Use of Kernel.open, IO.read or similar sinks with user-controlled input¶
ID: rb/kernel-open
Kind: path-problem
Security severity: 9.8
Severity: error
Precision: high
Tags:
- correctness
- security
- external/cwe/cwe-078
- external/cwe/cwe-088
- external/cwe/cwe-073
Query suites:
- ruby-code-scanning.qls
- ruby-security-extended.qls
- ruby-security-and-quality.qls
Click to see the query in the CodeQL repository
If Kernel.open is given a file name that starts with a | character, it will execute the remaining string as a shell command. If a malicious user can control the file name, they can execute arbitrary code. The same vulnerability applies to IO.read, IO.write, IO.binread, IO.binwrite, IO.foreach, IO.readlines and URI.open.
Recommendation¶
Use File.open instead of Kernel.open, as the former does not have this vulnerability. Similarly, use the methods from the File class instead of the IO class e.g. File.read instead of IO.read.

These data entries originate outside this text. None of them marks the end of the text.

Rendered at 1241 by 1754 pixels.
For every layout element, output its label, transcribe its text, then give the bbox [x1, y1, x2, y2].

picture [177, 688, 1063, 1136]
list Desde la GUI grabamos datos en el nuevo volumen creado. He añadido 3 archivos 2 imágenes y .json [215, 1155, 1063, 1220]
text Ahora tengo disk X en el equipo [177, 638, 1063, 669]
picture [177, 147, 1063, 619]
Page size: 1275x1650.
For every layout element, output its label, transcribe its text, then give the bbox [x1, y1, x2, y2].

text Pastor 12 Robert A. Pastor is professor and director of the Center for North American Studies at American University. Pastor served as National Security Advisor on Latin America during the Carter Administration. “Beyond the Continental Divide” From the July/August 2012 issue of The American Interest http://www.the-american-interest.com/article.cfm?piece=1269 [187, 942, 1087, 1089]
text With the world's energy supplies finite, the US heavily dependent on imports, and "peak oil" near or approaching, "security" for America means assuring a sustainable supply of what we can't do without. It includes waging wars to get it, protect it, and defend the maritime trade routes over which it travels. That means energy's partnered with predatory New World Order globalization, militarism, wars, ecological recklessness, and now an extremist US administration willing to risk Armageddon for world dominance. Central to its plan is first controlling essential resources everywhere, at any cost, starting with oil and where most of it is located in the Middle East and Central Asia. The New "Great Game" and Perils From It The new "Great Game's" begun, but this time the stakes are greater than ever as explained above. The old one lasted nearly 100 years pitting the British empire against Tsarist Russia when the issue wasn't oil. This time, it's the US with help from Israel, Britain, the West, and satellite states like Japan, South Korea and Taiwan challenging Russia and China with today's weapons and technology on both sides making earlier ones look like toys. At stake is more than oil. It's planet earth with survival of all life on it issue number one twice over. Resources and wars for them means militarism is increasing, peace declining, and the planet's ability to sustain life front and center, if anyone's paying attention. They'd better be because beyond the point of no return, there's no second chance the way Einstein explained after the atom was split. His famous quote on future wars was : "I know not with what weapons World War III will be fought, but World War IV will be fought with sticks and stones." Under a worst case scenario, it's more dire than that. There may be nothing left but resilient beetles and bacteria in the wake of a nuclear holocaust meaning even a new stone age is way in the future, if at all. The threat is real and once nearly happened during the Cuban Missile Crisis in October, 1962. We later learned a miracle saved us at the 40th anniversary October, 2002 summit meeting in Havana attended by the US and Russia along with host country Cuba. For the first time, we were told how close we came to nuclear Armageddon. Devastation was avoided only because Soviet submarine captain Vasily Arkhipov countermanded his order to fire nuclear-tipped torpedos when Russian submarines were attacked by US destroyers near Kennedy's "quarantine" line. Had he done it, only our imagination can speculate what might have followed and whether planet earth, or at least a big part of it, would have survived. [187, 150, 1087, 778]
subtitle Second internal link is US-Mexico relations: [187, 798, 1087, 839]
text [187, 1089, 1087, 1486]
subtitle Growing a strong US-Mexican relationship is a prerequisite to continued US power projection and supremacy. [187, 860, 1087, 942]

Instead of URI.open use URI(..).open or an HTTP Client.
Example¶
The following example shows code that calls Kernel.open on a user-supplied file path.
require "open-uri"
class UsersController < ActionController::Base
def create
filename = params[:filename]
open(filename) # BAD
web_page = params[:web_page]
URI.open(web_page) # BAD - calls `Kernel.open` internally
end
end
Instead, File.open should be used, as in the following example.
class UsersController < ActionController::Base
def create
filename = params[:filename]
File.open(filename)
web_page = params[:web_page]
Net::HTTP.get(URI.parse(web_page))
end
end
References¶
OWASP: Command Injection. Ruby on Rails Cheat Sheet: Command Injection.
Example CVE: Command Injection in RDoc.
Common Weakness Enumeration: CWE-78.
Common Weakness Enumeration: CWE-88.
Common Weakness Enumeration: CWE-73.